The two chums were still discussing the case of their friend when they entered their room, and saw our hero busy writing letters.
“Who’s the girl?” asked Jack, playfully.
“There doesn’t happen to be any particular one,” answered Tom with a smile. “I’m writing letters, trying to pick up a new clew to this mysterious case.”
“Still seeking clews?” asked Bert.
“Of course. I’m not going to stop until I get what I want. Anything new outside?”
“Nothing much, except our football stock has gone up a few more points. Everyone seems to think we’re going to do Holwell good and proper.”
“I hope so,” murmured Tom, as he bent over his writing. “I’m going to play my best, if they let me go in the game.”
“Oh, I guess they will,” said Jack; and then the silence in the room was broken only by the scratching of Tom’s pen.
IN THE STORM
“’Rah! ’Rah! ’Rah! Elmwood!”
“Three cheers for Holwell!”
“Now, boys, all together, give ’em the ‘Chase Down the Field!’ song!”
“Over this way, Elmwood. We’ll run through the signals again!”
“Over here, Holwell, for some snappy work!”
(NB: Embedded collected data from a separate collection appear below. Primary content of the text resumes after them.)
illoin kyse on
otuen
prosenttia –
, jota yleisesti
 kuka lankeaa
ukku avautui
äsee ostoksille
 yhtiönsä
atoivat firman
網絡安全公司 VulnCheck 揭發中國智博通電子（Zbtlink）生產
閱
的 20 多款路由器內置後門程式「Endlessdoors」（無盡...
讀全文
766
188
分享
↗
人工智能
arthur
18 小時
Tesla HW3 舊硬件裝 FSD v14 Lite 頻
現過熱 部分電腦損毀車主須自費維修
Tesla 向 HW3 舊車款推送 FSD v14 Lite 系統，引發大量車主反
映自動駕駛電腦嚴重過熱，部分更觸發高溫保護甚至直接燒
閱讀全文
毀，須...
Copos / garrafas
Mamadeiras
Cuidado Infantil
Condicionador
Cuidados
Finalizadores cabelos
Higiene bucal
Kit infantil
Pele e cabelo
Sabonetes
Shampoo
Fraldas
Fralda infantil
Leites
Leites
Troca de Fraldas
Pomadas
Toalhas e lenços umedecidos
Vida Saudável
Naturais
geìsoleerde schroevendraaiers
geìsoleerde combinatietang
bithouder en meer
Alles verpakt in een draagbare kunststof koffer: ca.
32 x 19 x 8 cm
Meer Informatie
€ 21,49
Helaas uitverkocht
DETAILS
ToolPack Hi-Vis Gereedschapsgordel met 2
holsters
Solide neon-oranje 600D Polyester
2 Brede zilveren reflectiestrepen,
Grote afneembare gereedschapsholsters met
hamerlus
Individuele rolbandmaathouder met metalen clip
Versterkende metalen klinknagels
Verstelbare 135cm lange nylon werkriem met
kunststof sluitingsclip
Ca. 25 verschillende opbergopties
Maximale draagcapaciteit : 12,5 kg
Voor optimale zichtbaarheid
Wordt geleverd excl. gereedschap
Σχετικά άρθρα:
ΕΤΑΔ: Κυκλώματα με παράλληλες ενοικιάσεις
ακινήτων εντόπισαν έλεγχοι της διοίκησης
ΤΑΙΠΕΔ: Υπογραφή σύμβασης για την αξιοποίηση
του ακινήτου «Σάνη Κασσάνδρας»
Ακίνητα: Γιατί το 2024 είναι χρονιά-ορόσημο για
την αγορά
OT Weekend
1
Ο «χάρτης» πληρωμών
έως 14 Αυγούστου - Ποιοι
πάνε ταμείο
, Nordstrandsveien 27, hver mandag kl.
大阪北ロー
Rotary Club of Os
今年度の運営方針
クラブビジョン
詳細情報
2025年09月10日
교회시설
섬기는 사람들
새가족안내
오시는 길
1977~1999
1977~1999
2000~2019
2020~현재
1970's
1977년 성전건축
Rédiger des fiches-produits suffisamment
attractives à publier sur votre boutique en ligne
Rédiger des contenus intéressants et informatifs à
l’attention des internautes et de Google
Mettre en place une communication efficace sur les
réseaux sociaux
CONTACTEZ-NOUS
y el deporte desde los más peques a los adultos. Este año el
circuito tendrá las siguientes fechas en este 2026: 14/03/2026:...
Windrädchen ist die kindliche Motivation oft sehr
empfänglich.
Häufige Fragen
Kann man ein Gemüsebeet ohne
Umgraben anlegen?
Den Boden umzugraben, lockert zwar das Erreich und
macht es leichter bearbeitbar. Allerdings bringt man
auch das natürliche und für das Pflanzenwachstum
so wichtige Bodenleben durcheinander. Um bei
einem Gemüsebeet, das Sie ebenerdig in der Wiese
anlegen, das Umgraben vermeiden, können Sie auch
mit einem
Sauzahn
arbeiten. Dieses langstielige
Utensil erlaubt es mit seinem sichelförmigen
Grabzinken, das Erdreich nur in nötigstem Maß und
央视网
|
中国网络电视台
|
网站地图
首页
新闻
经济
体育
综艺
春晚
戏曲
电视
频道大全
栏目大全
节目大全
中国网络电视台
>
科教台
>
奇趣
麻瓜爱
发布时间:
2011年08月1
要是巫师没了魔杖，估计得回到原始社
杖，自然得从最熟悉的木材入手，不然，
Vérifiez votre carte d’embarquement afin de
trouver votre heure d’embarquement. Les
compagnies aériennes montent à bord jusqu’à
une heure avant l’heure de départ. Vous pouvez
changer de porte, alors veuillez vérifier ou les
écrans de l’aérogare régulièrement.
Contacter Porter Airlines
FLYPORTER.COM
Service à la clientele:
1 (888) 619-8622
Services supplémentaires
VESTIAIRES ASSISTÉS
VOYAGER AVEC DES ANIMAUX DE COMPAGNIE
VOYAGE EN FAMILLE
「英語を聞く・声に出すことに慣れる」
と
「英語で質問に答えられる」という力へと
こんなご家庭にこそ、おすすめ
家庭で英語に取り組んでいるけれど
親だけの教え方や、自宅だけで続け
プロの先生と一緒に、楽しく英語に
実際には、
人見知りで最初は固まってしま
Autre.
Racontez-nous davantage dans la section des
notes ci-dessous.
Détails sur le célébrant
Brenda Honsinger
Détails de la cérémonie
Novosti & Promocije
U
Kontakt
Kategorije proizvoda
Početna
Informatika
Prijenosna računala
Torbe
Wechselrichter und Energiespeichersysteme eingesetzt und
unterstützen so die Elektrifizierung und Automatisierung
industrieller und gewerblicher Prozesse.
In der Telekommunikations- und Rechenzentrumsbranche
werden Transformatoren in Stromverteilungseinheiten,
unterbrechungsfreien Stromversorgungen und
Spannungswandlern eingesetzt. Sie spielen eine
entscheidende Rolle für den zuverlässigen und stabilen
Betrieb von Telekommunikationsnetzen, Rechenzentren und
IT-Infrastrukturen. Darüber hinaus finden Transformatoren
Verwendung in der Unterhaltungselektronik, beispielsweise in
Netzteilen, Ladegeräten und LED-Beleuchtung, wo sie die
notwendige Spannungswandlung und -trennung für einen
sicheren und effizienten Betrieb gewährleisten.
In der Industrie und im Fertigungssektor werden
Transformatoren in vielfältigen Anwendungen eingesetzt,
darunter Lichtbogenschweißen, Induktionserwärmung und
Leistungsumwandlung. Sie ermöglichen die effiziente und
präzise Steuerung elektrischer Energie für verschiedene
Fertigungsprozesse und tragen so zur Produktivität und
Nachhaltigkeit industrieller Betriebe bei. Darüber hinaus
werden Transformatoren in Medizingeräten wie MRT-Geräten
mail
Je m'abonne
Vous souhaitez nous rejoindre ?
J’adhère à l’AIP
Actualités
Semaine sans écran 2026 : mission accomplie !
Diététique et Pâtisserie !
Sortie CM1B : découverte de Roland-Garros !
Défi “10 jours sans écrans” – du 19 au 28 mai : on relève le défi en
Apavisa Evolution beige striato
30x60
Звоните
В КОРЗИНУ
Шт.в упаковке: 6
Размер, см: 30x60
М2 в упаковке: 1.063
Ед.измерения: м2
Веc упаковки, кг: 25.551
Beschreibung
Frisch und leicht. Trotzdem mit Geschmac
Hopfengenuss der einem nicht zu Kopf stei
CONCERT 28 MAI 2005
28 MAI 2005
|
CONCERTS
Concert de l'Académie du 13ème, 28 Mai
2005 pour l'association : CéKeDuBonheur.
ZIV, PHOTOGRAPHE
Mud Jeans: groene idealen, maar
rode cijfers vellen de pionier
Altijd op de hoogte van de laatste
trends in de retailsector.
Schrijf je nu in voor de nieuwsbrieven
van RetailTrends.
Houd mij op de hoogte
These were only a few of the many things heard on the Elmwood gridiron the Saturday of one of the big games. The grandstands were piling up with their crowds, many dashes of color being added by the hats and wraps of the girls, while the sweaters and cap-bands of their brothers—or perhaps other girls’ brothers—–increased the riot of color.
“Oh, what a fine looking lot of fellows the Elmwood Hall boys are,” confided one girl to her chum.
“Do you think so? I think they look small compared to the Holwell players.”
“Why Mabel, how can you say such a thing? There’s Billy over there. Isn’t he stunning? Did you see him kick?”
“Oh, there goes Fred with the ball!” and the other girl with her eyes on the Holwell contingent, never looked at her friend who had looks only for “Billy” who was lucky enough to play on Tom’s team.